*** Selected extract ***

SPACE JAM A film review by Steve Rhodes Copyright 1996 Steve Rhodes
RATING (0 TO ****): ***
We need to clear up a widely held misunderstanding. Most of the country by now has heard of the hugely popular Warner Brothers film SPACE JAM. Most of you by now are aware that it is a mixture of animation, featuring all your favorite Looney Tunes characters, and live action, featuring various sports stars from the NBA. So far; so good.
Now, you are probably under the impression that Michael Jordan ACTS in this movie. This is patently false. What Michael Jordan does is APPEAR in the movie; he never acts. With the except of a single brief smile, he manages to maintain a dispassionate and deadpan look throughout the picture. Since he gets $40,0000,000 a year in product endorsements, perhaps his actor's salary was just pocket change to him. More likely, he just can not act -- most of us can't.
Michael Jordan is certainly a great athlete, and he provides a good clean-cut role model for youngsters, but this does not an actor make. The good news is that the cartoon characters in the film are excellent and the story by Leonardo Benvenuti, Timothy Harris, Steve Rudnick, and Herschel Weingrod is well developed and quite funny. This is one of those rare examples of a good movie with a lead that is DOA.
SPACE JAM opens with a seven year old Michael Jordan displaying amazing talent at shooting hoops. He dreams of being a star in the NBA. After a collage of real stills and video memorabilia of his rise to glory, we come to a grown Michael Jordan who has conquered basketball and gone onto baseball. Until this point the story is little more that a schmaltzy autobiography.
Never fear, the animated characters are here. A group of cartoon aliens under the direction of the evil Swackhammer (voice by Danny DeVito) have an amusement park called Moron Mountain. The guests are becoming bored so Swackhammer sends the aliens off to capture all the Looney Tunes. Daffy Duck (voice by Dee Bradley Baker) takes one look at the pip-squeak aliens and laughs, "Oh, fear clutches my breast!" When they turn a chicken into a skeleton with their ray gun, he changes his tune.
The Looney Tunes challenge the height-challenged aliens to a game of basketball to see whether the Tunes have to go to Moron Mountain or not. Ever confident Daffy ridicules them with, "Too bad you can't practice getting taller, boys." They then go and suck the talent and stature of various NBA heroes which makes the aliens look like major steroid abusers.
Back up on earth Bill Murray and Larry Bird are playing golf with Michael Jordan. Costume designer Marlene Stewart has Murray in a classic example of how not to dress on the golf course. Below his umbrella hat is a travelogue shirt followed by plaid Bermuda shorts and finished up with falling down old socks and battered shoes. The Looney Tunes pull Jordan into the Tune world and enlist his help in defeating the aliens.
The picture works as a feature length cartoon. The Looney Tunes are as funny as I ever remember seeing them. There are constant jokes about product royalties. Daffy kisses his rear because it has a big Warner Brothers logo pasted on it. Daffy and Bugs Bunny (voice by Billy West) grouse about not getting any money from all the lunch boxes and other toys with their faces on them. Daffy tells him, "We've got to get a new agent. We're getting screwed!"

*** End of Selected extract ***

> _Exercise aim_
Extend the Space Jam film review above, picking up after its final sentence.

*** Exercise data ***

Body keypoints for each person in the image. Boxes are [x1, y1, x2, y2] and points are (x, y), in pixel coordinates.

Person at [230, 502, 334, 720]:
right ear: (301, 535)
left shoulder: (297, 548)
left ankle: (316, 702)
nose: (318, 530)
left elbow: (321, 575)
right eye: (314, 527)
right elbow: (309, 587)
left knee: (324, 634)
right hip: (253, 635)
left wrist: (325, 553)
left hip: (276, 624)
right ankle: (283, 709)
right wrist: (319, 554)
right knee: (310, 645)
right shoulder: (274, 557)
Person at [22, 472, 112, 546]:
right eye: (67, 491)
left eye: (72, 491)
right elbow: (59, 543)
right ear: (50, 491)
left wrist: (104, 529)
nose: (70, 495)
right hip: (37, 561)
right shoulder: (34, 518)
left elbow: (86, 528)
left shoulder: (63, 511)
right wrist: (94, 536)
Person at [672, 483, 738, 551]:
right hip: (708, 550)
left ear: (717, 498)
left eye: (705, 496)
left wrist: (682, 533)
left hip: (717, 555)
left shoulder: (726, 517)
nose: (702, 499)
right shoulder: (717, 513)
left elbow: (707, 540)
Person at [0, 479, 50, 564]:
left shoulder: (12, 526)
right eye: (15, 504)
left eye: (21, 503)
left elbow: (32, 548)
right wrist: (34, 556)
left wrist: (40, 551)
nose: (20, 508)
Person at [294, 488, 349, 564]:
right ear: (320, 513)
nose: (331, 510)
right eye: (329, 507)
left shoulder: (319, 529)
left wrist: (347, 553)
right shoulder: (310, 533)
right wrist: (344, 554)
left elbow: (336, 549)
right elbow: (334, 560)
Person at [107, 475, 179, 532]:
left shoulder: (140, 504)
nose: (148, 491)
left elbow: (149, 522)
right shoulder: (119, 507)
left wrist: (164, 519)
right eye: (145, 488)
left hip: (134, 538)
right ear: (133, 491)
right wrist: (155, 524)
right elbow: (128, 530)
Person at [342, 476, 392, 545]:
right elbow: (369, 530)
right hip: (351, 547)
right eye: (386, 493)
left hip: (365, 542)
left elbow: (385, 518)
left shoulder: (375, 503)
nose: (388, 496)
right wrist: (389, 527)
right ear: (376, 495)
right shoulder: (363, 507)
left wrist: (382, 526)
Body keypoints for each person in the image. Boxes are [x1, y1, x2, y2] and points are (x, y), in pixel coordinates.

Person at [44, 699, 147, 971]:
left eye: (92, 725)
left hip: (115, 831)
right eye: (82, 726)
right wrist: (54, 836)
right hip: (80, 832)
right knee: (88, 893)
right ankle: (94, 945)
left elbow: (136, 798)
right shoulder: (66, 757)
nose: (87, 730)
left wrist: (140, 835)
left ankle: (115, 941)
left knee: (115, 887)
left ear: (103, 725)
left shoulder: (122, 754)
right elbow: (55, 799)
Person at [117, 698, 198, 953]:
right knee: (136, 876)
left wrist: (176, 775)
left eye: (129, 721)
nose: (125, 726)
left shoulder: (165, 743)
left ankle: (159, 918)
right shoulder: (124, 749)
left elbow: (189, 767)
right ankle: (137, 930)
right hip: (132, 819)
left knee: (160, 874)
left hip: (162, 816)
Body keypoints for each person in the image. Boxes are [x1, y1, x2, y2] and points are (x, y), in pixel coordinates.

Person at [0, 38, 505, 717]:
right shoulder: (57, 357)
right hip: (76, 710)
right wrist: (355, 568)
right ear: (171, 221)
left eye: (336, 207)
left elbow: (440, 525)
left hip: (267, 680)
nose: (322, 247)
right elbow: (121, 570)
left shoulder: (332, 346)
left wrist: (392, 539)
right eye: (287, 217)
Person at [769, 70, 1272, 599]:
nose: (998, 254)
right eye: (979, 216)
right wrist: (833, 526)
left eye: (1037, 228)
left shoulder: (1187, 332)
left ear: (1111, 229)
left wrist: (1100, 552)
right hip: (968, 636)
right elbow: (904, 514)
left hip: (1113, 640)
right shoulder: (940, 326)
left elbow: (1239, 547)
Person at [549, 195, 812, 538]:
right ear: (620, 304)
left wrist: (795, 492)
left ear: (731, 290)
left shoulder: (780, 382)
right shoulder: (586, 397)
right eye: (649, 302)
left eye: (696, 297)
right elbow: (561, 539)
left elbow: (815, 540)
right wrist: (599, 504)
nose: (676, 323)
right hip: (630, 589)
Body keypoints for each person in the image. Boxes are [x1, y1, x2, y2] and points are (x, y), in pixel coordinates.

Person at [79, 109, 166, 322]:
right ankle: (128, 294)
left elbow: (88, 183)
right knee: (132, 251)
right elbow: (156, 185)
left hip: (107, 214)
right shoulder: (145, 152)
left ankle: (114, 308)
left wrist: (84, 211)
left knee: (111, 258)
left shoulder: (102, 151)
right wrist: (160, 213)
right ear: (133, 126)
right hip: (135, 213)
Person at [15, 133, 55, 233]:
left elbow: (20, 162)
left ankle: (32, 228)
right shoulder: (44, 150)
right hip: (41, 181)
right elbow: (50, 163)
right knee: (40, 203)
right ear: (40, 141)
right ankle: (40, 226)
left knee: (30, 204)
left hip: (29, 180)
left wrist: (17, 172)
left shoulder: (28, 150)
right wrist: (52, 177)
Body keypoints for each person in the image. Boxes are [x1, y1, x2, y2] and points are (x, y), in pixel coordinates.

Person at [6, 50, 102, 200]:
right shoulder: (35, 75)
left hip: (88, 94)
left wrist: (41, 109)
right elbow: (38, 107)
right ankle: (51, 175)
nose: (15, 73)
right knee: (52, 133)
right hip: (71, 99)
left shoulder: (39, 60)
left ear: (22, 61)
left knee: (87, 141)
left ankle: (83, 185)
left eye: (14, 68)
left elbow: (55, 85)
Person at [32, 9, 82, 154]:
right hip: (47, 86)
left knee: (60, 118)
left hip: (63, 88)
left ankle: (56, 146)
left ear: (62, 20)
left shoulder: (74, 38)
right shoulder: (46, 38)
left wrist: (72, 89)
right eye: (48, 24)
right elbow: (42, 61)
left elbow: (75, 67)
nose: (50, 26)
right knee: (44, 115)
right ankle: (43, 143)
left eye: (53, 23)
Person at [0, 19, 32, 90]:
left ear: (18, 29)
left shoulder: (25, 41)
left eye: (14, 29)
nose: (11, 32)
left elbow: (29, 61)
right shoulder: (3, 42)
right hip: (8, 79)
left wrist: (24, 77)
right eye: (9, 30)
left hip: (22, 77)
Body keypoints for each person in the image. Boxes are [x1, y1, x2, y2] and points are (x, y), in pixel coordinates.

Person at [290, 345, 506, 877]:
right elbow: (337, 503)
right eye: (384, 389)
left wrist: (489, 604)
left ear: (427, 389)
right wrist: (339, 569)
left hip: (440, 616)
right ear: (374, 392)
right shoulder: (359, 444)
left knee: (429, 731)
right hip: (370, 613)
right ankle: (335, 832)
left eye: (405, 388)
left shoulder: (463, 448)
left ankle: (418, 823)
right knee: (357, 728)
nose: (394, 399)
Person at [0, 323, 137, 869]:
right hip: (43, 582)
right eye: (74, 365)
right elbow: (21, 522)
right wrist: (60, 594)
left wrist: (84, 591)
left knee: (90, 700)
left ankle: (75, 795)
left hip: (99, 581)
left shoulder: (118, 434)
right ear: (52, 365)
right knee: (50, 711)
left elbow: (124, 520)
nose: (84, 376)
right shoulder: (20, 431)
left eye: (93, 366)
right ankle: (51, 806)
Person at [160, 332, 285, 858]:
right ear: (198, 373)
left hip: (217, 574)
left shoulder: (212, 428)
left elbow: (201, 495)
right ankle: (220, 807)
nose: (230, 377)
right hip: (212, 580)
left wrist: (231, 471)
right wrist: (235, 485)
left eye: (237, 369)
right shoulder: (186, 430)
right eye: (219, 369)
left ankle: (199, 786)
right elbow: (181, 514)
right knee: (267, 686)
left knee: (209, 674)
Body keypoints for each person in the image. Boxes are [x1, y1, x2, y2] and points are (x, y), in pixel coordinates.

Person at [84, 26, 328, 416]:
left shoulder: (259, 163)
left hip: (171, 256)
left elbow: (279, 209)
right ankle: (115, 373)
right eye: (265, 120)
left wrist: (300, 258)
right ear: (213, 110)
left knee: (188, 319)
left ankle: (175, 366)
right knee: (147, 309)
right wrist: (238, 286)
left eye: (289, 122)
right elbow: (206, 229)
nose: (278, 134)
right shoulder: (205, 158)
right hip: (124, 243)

*** End of Exercise data ***

> _Result of this task_
This "screwed" line is funny, but it is this and a couple of others where the humans talk about getting their "butts whipped" that gets the film a PG rating rather than a G. Since there are so few G shows made, it is a shame that the producers went for a more bankable PG picture. Yes, there are many teenagers and adults who will not go to G films thinking subconsciously that they are only for little kids, but why do the studios keep pandering to these prejudices? Changing these few lines would not have made the picture one scintilla less funny.
All the Tunes are hilarious in the show, but Daffy is the best mainly because he gets the best material. He refers to the human environment as "3D land."
No one is immune from the jabs in the show. They even go after arch rival Disney when Bugs remarks, "What kind of a Mickey Mouse outfit would name their team The Ducks?"
My favorite scene is the highly charged announcement of the players at the big game where Jordan and the tunes play the alien hunks with the NBA talent inside. Two small mice steal the microphone from the sleeping announcer and manage to boom out each player's name and stats. When Bugs enters the arena, the mice call out on the PA, "Standing at three foot three, four foot if you count the ears, is Bugs Bunny."
Along with the humor, the show is upbeat and full of energy thanks to the strong live action direction by Joe Pytka and animation direction by Bruce Smith and Tony Cervone. Joe Pytka's only other film is LET IT RIDE which I hated back in 1989. Here he redeems himself in my eyes. I had great fun watching the film as did my son, my wife, and my 70 year old parents.
Technically the film is a success as well. The colors are bright primary ones that radiant joy. Other than the lifeless lead and the little bit of needless bad language, I think the show is good fun, and I believe your family will too.
SPACE JAM runs just 1:27, and if you stay until the very end, you will get one last treat on the screen. It is rated PG solely for a few mildly offensive words. There is no sex, nudity, or violence. My son Jeffrey, age 7 1/2, loves the show and gives it "ten thumbs up." He has a strange scale that I have never quite been able to chart. He thinks that SPACE JAM would be fine for kids three and up, and I agree. I recommend this picture to you, especially if you have kids, and I give it ***.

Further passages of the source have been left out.